21. Erotik: carpe diem
Aus der Erkenntnis der irdischen Vergänglichkeit (vanitas) lassen sich in der Barockdichtung zwei entgegengesetzte Folgerungen ziehen: die Abwendung von der Eitelkeit der Welt (memento mori) mit Hinwendung zu Gott oder aber der Aufruf zum Lebensgenuß (carpe diem). Diese Widersprüchlichkeit beim selben Autor irritiert, wenn man das Lyrische Ich mit dem Autor gleichsetzt. Die Carpe-diem-Gedichte sind aber gewöhnlich satirisch-ironische Porträts eines Liebhabers, der seine Geliebte zum Sexualakt überreden will. Das wird besonders deutlich, wenn diese Geliebte einen konventionellen Decknamen hat wie Phyllis, Lesbia, Melinde oder Albanie. Auch das männliche Ich ist dann ein Rollenporträt, das die unvernünftige Affektbefangenheit des Redenden darstellen soll. Immerhin ist die barocke Deutlichkeit, mit der explizite Sexualpraktiken veranschaulicht werden, bemerkenswert.
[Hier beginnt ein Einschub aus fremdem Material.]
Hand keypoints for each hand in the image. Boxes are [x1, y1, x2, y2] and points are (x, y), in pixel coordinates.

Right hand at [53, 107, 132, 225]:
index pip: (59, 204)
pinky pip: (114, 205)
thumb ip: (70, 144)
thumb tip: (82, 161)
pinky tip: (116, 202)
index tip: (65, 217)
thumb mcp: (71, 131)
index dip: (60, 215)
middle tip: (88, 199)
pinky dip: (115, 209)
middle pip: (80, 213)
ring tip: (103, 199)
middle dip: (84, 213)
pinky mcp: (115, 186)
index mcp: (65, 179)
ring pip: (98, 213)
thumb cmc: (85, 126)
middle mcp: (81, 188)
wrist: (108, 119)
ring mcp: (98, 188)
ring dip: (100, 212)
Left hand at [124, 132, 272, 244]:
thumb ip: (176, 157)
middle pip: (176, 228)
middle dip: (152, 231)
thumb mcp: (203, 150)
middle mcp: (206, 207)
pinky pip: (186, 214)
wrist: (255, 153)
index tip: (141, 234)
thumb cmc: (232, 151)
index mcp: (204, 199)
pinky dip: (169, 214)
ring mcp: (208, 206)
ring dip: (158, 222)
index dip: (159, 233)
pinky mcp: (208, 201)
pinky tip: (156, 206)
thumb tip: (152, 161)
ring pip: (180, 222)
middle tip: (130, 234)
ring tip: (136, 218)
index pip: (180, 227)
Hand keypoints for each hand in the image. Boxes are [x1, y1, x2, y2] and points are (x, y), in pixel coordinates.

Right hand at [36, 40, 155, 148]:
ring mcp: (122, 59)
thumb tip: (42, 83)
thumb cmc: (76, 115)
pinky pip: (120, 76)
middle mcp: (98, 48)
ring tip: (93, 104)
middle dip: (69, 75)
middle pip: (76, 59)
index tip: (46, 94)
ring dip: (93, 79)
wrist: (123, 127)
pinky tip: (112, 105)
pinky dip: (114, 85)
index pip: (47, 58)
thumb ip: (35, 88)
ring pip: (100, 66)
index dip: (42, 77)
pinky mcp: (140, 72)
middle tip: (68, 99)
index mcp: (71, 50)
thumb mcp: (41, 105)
Dies kann erklären, warum die doch so religiöse Barockdichtung in späteren Jahrhunderten als unmoralisch kritisiert werden konnte.
Textbeispiel VI: Christian Hoffmann von Hoffmannswaldau (1616-1679)
An die Phillis
Der und jener mag vor mir
Das gelobte land ererben;
Laß mich / Phillis / nur bey dir
Auf den hohen hügeln sterben.
Interpretationshinweise: Dieses kurze Epigramm ist ein eher harmloses Beispiel für Hoffmannswaldaus Spezialität, sexuelle Wünsche mit religiösen Metaphern auszudrücken. Das ‚Sterben’ auf den ‚hohen Hügeln’ meint natürlich den ‚kleinen Tod’ in der sexuellen Erleichterung auf den Brüsten der Geliebten. Zugleich erinnert die Bezeichnung des weiblichen Schoßes als ‚gelobtes Land’ an Moses, der das von Gott versprochene Land nur von den Bergen herab sehen, aber nicht betreten durfte (5. Mose 34,1 ff.). Die Frivolität des Lyrischen Ichs liegt aber auch darin, daß es ihm offenbar ausschließlich um das Erreichen seines sexuellen Ziels geht und es ihn gar nicht kümmert, ob ‚der und jener’ auch schon da war.
Aufgabe 21a
Erklären Sie den Zusammenhang von Vanitas, Memenro-mori und Carpe-diem!
Aufgabe 21b
Zeigen Sie am Textbeispiel Merkmale einer Rollenrede des Lyrischen Ichs!